The analyzer found a possible error related to the use of memsize inside a union. The error may occur while working with such unions without taking into account the size changes of memsize types on the 64-bit system.

One should be attentive to the unions which contain pointers and other members of memsize type.

The first example.

Sometimes one needs to work with a pointer as with an integer.
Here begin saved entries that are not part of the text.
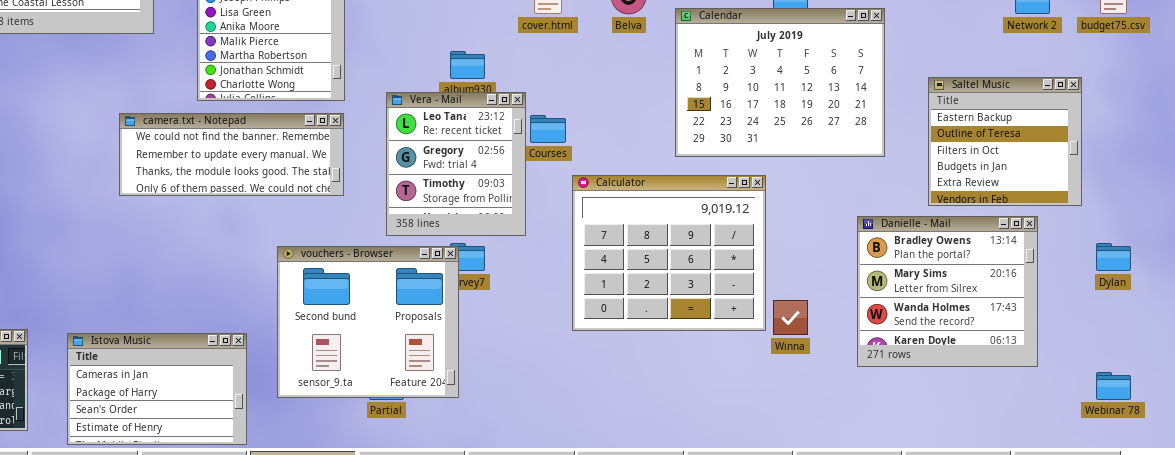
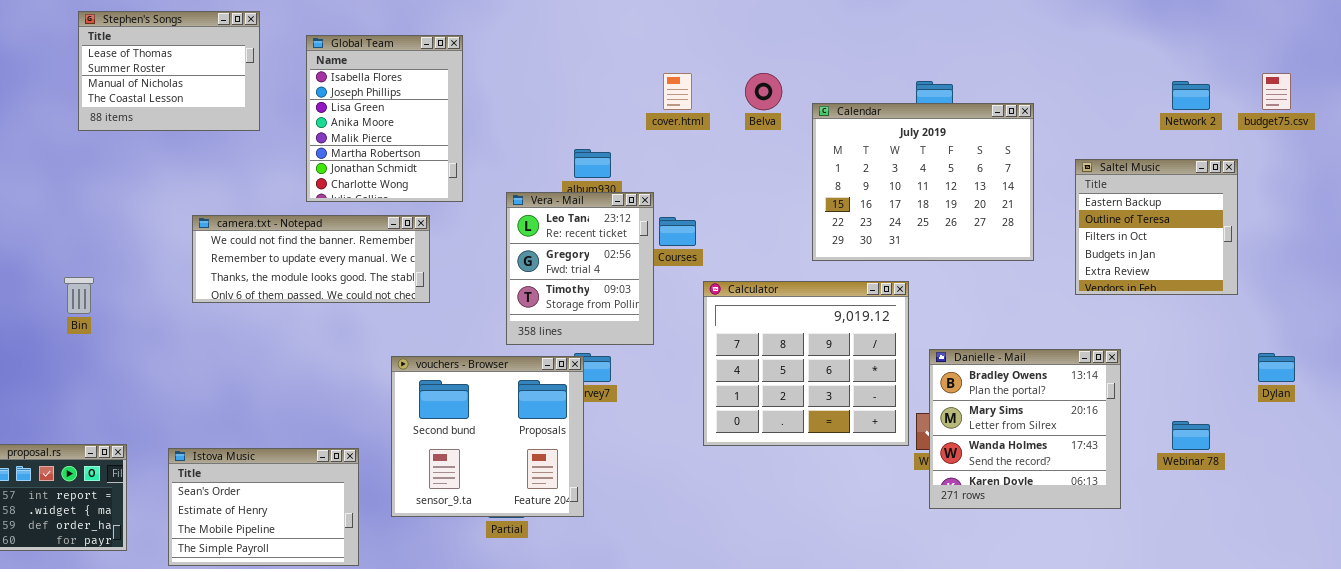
Saltel Music: [928,77,1082,206] -> [1075,159,1238,295], moved
camera.txt - Notepad: [119,113,344,196] -> [192,215,430,303], moved
Danielle - Mail: [857,216,1038,367] -> [929,349,1121,509], moved
Istova Music: [67,333,247,445] -> [168,448,359,566], scrolled down 2 rows
Webinar 78: [1096,372,1131,400] -> [1172,421,1210,450], moved

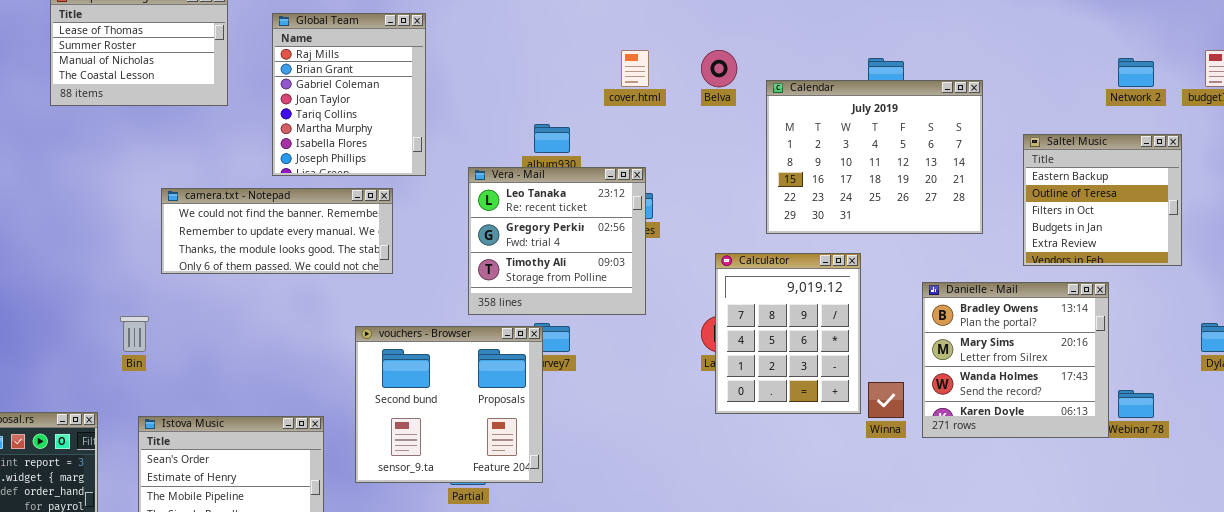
Global Team: [306,35,463,202] -> [272,13,426,176], scrolled up 6 rows
Vera - Mail: [506,192,654,345] -> [468,167,646,315], resized
Bin: [64,277,94,314] -> [120,316,149,352], moved
Calculator: [703,281,909,446] -> [715,253,861,414], resized
Danielle - Mail: [929,349,1121,509] -> [922,282,1109,438], moved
The code in the example is convenient because the explicit type conversions are not used for work with the pointer number form.

union PtrNumUnion {
  char *m_p;
  unsigned m_n;
} u;
...
u.m_p = str;
u.m_n += delta;

This code is correct on 32-bit systems and is incorrect on 64-bit ones. Changing the 'm_n' member on the 64-bit system we work only with a part of the 'm_p' pointer. One should use that type which would conform with the pointer size as follows.

union PtrNumUnion {
  char *m_p;
  size_t m_n; //type fixed
} u;

The second example.

Another frequent case of use of a union is the representation of one member as a set of smaller ones. For example, we may need to split the 'size_t' type value into bytes for realization of the table algorithm of counting zero bits in a byte.

union SizetToBytesUnion {
  size_t value;
  struct {
    unsigned char b0, b1, b2, b3;
  } bytes;
} u;
   
SizetToBytesUnion u;
u.value = value;
size_t zeroBitsN = TranslateTable[u.bytes.b0] +
                   TranslateTable[u.bytes.b1] +
                   TranslateTable[u.bytes.b2] +
                   TranslateTable[u.bytes.b3];

A fundamental algorithmic error is made here which is based on the supposition that the 'size_t' type consists of 4 bytes. The automatic search of algorithmic errors is not possible on the current stage of development of static analyzers but Viva64 provides search of all the unions which contain memsize types. Looking through the list of such potentially dangerous unions a user can find logical errors. On finding the union given in the example a user can detect an algorithmic error and rewrite the code in the following way.

union SizetToBytesUnion {
  size_t value;
  unsigned char bytes[sizeof(value)];
} u;
   
SizetToBytesUnion u;
u.value = value;
size_t zeroBitsN = 0;
for (size_t i = 0; i != sizeof(u.bytes); ++i)
  zeroBitsN += TranslateTable[u.bytes[i]];

This warning message is similar to the warning V122.